No início, a Diverta tinha só um piano emprestado. Havendo necessidade de ter um, a professora Karin, lembrou-se que na sua região natal, na Suécia, havia muita gente a querer desfazer-se dos seus instrumentos, para ter outros melhores. Estabelecido o contacto com um transportador de pianos daquele país, obtiveram-se onze daqueles instrumentos a um preço muito inferior ao que seria feito em Portugal, além da oferta de mais quatro. Sendo o transporte da Suécia para a Costa Alentejana o principal custo, depois de a palavra ter passado, houve várias pessoas que perceberam a importância daquela oferta e suportaram esse encargo. Mais pianos vêm a caminho e a música em Milfontes tem cada vez mais adeptos.

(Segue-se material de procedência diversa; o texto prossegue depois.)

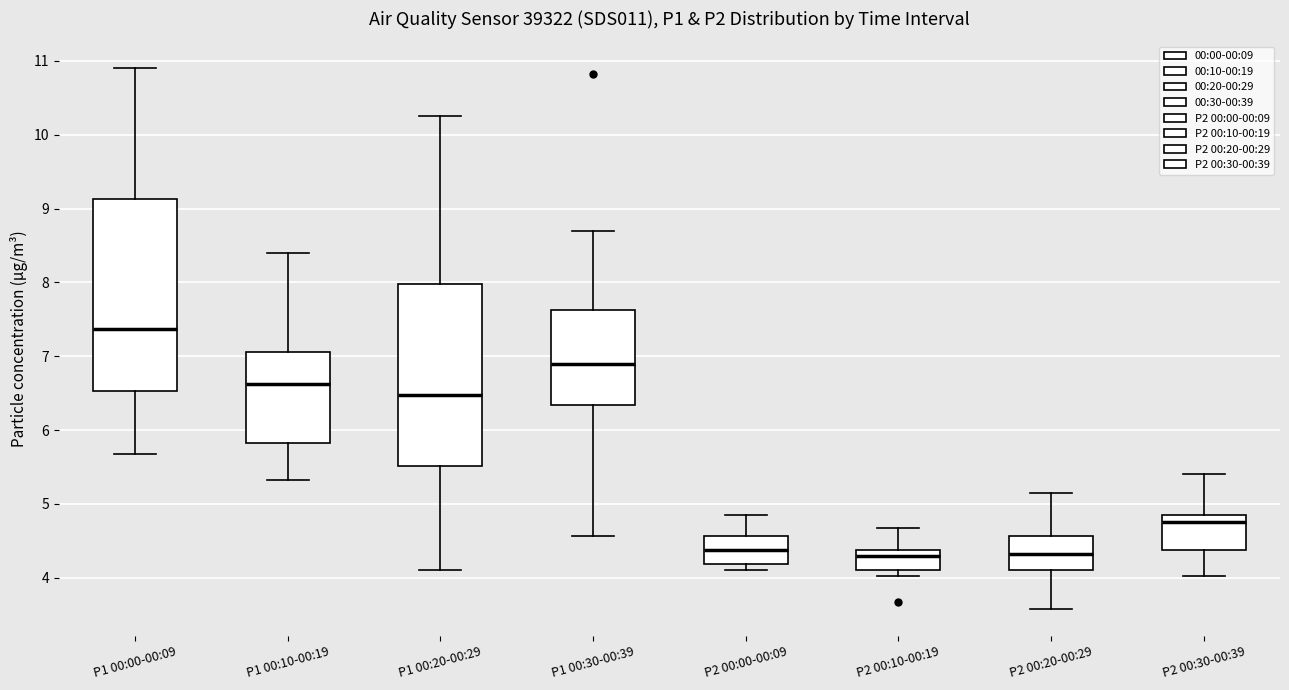

Reading left to right, transcribe this box plot: for each box, give where its median line is, the range the box spans, and where its two whiskers end, as read against the y-axis. The values are not printed on the chart, so give them approximately, as read against the axis.

P1 00:00-00:09: median 7.4, box 6.5 to 9.1, whiskers 5.7 to 10.9
P1 00:10-00:19: median 6.6, box 5.8 to 7.1, whiskers 5.3 to 8.4
P1 00:20-00:29: median 6.5, box 5.5 to 8.0, whiskers 4.1 to 10.3
P1 00:30-00:39: median 6.9, box 6.3 to 7.6, whiskers 4.6 to 8.7
P2 00:00-00:09: median 4.4, box 4.2 to 4.6, whiskers 4.1 to 4.9
P2 00:10-00:19: median 4.3, box 4.1 to 4.4, whiskers 4.0 to 4.7
P2 00:20-00:29: median 4.3, box 4.1 to 4.6, whiskers 3.6 to 5.2
P2 00:30-00:39: median 4.8, box 4.4 to 4.9, whiskers 4.0 to 5.4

O princípio da Diverta é disponibilizar um espaço onde todos possam dar, trocar ou receber formação. Deste modo, a sua sede é o centro onde cada um pode pôr em prática as ideias que pretende partilhar. Além do coro e das várias actividades ligadas à música (formação musical e vários instrumentos), há cursos de desenho e pintura, de inglês e de português para estrangeiros, de recuperação criativa de mobiliário, consultas de psicologia educacional e clínica, sessões de relaxamento para crianças, tertúlias poéticas e muito mais.

A ideia é, através do conhecimento directo e do convívio, ir percebendo quais são as necessidades das pessoas e quais as suas competências. Os projectos tanto resultam de propostas da Direcção como do acolhimento de ideias que vão chegando.

Um dos principais projectos é a Feira da Horta, que reúne, num espaço público próximo da Diverta, pessoas que pretendem trocar ou vender produtos que cultivam nas suas hortas ou que produzem artesanalmente, como compotas,
biscoitos ou até cerveja. Também aqui o diálogo intercultural cria boas surpresas, pondo lado a lado gente da própria terra e gente que veio de países distantes, permitindo assim que se partilhem sabores e experiências distintas. E assim se combate também o isolamento.

Um dos projectos que está a ter mais impacto são as Aulas de Educação Musical e de Piano em localidades em que o factor isolamento é uma forte condicionante do desenvolvimento e da integração social. Como conta um morador : «desde que o piano foi colocado na Aldeia das Amoreiras a população organizou espontaneamente uma atividade musical semanal: “Uma Noite à Volta do Piano”. Ali cada um contribui com os seus talentos. Osalunos de piano tentam o seu melhor, os mais dotados da voz, cantam, outros trazem a sua viola campaniça (viola típica local) ou clássica e acompanham. E assim se faz a festa. Salientemos aqui a importância deste piano para a coesão social e a integração cultural.